## Kegiatan 1
Ambil dari kutipan tentang pengadilan seluruh teks mulai "LINGKUP PENGADILAN." terus sampai "dikuasai Hukum Islam.".
## Kegiatan 2
Sebutkan semua badan pengadilan yang tercantum dalam susunan badan-badan pengadilan pada kutipan tentang pengadilan.
## Kegiatan 3
Menurut kutipan tentang pengadilan, asas apa yang berlaku dalam kewenangan relatif?

## Kutipan Bacaan
● ● ●

PERIHAL KEKUASAAN MUTLAK DAN
KEKUASAAN RELATIF.
·
Kewenangan
Mutlak/ absolute compententie menyangkut pembagian kekuasaan antar badan-badan
peradilan, berdasarkan macamnya pengadilan yang memberikan kekuasaan untuk
mengadili
·
Kewenangan
Relatif/ relative compententie mengatur pembagian kekuasaan mengadili antara
pengadilan yang serupa
·
Asas
yang berlaku dalam kewenangan relatif adalah Actor sequitur forum rei.
9.
LINGKUP PENGADILAN.
Macam-macam pengadilan:
·
Di
samping Pengadilan Sipil seperti tersebut diatas lazimnya disebut Pengadilan
Umum di Indonesia terdapat pula :
·
Pengadilan
Militer yang hanya berwenang untuk mengadili perkara yang terdakwanya berstatus
anggota ABRI.
·
Pengadilan
Agama yang kewenangannya mengadili perkara-perkara perdata yang kedua pihaknya
baragama Islam dan menurut hukum yang dikuasai Hukum Islam.
·
Pengadilan
Administrasi yang termasuk wewenang Pengadilan Administrasi adalah perkara yang
tergugatnya pemerintah dan penggugatnya perorangan pemerintah itu digugat
dengan alsan kesalahan dalam menjalankan administrasi.
Susunan
badan-badan pengadilan:
·
Pengadilan
Negeri sebagai pengadilan tingkat pertama yang berwenang mengadili semua
perkara baik perdata maupun pidana.
·
Pengadilan
Tinggi atau Pengadilan tingkat banding yang juga merupakan Pengadilan tingkat
kedua. dinamakan Pengadilan tingkat kedua karena cara pemeriksaannya sama
seperti pemeriksaan di Pengadilan tingkat pertama (Pengadilan Tinggi).
·
Mahkamah
Agung yang merupakan Pengadilan tingkat akhir dan bukan Pengadilan tingkat
ketiga. Mahkamah Agung memeriksa perkara-perkara yang dimintakan Kasasi, karena
tidak puas dengan dengan putusan banding dari Pengadilan Tinggi. Pada tingkat
kasasi yang diperiksa adalah penerapan hukumnya saja.

● ● ●

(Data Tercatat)
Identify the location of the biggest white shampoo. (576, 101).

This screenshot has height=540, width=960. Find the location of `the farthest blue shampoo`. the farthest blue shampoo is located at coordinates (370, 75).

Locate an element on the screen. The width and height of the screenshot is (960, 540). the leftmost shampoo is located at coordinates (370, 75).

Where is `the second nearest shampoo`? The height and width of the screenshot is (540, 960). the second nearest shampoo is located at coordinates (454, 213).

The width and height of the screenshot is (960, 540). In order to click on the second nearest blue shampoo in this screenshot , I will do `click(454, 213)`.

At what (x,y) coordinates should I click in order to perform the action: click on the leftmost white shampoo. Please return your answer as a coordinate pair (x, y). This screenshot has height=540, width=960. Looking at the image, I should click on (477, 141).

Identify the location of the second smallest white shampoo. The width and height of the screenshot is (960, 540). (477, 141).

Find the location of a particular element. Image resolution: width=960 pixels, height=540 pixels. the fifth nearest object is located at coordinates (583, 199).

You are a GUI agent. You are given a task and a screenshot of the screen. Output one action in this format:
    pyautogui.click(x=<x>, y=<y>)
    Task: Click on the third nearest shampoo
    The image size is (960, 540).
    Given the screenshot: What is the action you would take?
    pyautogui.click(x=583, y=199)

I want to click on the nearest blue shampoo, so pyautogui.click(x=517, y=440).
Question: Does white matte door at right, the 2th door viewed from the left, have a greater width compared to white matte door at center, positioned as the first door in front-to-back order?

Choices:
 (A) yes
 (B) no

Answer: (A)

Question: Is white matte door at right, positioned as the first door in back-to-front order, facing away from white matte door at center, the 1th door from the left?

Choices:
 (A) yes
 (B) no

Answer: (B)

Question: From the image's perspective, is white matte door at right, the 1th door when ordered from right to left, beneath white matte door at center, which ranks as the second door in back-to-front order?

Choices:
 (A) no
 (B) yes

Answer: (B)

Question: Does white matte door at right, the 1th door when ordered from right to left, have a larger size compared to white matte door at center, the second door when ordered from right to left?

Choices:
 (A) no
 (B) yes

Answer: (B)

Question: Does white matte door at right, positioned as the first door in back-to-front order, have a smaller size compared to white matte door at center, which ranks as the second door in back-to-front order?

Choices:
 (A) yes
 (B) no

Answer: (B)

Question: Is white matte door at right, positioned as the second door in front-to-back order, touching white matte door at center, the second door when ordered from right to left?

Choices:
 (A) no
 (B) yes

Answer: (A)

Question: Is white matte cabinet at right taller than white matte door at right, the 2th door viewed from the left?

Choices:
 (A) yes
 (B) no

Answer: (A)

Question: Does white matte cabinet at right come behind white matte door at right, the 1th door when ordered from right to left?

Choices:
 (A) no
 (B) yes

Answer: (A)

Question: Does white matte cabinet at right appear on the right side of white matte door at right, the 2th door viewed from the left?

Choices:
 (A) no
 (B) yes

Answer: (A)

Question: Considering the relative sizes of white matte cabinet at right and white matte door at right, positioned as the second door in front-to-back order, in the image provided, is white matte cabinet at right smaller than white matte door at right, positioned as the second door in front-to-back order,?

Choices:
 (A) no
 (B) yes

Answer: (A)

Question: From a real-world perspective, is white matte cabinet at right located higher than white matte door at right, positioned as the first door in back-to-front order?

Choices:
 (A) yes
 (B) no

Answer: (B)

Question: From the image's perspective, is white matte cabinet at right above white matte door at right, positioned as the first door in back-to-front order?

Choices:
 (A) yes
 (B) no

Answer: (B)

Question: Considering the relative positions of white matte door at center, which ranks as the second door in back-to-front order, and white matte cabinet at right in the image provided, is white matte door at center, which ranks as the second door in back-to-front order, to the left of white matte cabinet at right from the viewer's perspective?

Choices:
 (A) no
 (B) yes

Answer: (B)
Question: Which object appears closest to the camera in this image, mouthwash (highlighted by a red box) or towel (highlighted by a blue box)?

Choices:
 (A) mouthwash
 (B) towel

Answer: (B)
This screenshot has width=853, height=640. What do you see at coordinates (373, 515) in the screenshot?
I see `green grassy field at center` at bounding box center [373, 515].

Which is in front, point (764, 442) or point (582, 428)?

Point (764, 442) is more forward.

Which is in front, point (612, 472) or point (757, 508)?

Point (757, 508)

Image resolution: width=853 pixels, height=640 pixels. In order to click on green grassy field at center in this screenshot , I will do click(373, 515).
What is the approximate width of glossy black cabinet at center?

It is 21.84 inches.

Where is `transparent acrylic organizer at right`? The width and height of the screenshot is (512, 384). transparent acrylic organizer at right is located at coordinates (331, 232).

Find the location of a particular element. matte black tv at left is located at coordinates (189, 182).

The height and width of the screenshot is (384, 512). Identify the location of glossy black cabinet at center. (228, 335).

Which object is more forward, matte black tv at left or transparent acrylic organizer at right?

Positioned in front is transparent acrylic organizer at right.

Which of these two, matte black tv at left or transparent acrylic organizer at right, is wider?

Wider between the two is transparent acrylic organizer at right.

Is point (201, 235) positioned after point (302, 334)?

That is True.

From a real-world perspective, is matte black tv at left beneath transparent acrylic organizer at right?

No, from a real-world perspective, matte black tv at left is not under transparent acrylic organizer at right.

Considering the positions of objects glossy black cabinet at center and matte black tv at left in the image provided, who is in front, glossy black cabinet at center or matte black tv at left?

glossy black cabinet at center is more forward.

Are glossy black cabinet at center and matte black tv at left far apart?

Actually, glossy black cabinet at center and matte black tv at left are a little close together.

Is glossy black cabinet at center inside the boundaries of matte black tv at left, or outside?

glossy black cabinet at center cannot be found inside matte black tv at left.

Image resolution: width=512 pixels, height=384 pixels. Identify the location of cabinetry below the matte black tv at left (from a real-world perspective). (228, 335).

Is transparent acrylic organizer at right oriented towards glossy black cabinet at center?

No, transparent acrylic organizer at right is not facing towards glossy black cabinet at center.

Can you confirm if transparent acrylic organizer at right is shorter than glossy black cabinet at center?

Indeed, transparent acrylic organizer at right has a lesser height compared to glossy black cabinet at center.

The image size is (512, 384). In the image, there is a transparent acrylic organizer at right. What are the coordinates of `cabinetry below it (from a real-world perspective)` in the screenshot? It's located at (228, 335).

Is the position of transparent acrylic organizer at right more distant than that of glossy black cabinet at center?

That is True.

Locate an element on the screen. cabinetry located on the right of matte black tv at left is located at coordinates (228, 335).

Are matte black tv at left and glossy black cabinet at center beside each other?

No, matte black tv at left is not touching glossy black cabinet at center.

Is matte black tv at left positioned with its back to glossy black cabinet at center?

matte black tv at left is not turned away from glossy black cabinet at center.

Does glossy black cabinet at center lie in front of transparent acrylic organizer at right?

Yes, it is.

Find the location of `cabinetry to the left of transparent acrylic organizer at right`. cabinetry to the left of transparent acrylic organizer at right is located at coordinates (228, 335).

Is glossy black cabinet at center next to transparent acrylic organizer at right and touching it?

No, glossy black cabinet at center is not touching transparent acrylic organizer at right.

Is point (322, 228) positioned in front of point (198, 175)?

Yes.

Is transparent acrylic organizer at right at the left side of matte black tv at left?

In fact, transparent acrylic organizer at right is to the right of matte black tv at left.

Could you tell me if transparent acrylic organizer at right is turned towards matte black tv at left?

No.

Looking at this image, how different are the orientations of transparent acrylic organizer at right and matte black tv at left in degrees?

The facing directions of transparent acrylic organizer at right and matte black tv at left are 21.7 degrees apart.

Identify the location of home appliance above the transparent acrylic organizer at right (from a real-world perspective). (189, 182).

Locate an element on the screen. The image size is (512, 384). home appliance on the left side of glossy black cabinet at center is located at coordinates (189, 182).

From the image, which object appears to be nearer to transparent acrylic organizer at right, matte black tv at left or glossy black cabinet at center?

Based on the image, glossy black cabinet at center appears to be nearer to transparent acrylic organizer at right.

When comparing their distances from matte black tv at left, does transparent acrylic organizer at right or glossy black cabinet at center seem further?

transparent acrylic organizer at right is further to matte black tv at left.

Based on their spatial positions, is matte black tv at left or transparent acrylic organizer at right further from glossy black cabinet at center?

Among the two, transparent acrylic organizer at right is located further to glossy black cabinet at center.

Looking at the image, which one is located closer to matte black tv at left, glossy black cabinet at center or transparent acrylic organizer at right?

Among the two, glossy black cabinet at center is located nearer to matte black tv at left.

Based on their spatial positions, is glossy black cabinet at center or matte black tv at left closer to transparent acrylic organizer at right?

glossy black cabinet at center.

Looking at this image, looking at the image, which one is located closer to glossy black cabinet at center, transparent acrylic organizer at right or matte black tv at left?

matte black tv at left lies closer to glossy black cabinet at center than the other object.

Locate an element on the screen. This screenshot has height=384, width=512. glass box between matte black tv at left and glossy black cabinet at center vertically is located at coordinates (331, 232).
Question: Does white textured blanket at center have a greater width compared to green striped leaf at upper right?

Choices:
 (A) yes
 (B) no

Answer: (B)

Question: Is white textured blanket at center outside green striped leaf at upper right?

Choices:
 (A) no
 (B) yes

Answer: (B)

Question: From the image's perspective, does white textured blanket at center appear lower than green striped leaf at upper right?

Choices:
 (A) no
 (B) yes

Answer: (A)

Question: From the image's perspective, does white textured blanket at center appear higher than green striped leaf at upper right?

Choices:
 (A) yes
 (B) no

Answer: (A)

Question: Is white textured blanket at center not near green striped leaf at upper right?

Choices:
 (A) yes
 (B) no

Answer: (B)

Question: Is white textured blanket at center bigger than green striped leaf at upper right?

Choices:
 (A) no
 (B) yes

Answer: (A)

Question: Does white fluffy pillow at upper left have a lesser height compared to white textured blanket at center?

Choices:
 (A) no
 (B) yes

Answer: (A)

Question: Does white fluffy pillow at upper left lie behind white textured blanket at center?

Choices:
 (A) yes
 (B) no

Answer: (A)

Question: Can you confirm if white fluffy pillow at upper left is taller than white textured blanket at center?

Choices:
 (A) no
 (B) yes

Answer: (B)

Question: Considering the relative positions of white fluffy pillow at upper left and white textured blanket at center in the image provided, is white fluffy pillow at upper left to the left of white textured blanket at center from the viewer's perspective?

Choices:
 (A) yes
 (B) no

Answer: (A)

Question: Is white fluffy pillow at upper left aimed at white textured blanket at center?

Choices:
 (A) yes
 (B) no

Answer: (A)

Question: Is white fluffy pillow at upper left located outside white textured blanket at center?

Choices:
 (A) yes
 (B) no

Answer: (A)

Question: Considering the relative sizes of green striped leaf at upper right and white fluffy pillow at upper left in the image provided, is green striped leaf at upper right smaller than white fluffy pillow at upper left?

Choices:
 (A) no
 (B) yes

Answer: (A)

● ● ●

## Ruang Jawaban 1
LINGKUP PENGADILAN.
Macam-macam pengadilan:
·
Di
samping Pengadilan Sipil seperti tersebut diatas lazimnya disebut Pengadilan
Umum di Indonesia terdapat pula :
·
Pengadilan
Militer yang hanya berwenang untuk mengadili perkara yang terdakwanya berstatus
anggota ABRI.
·
Pengadilan
Agama yang kewenangannya mengadili perkara-perkara perdata yang kedua pihaknya
baragama Islam dan menurut hukum yang dikuasai Hukum Islam.

## Ruang Jawaban 2
Pengadilan Negeri, Pengadilan Tinggi, dan Mahkamah Agung.

## Ruang Jawaban 3
Asas yang berlaku adalah Actor sequitur forum rei.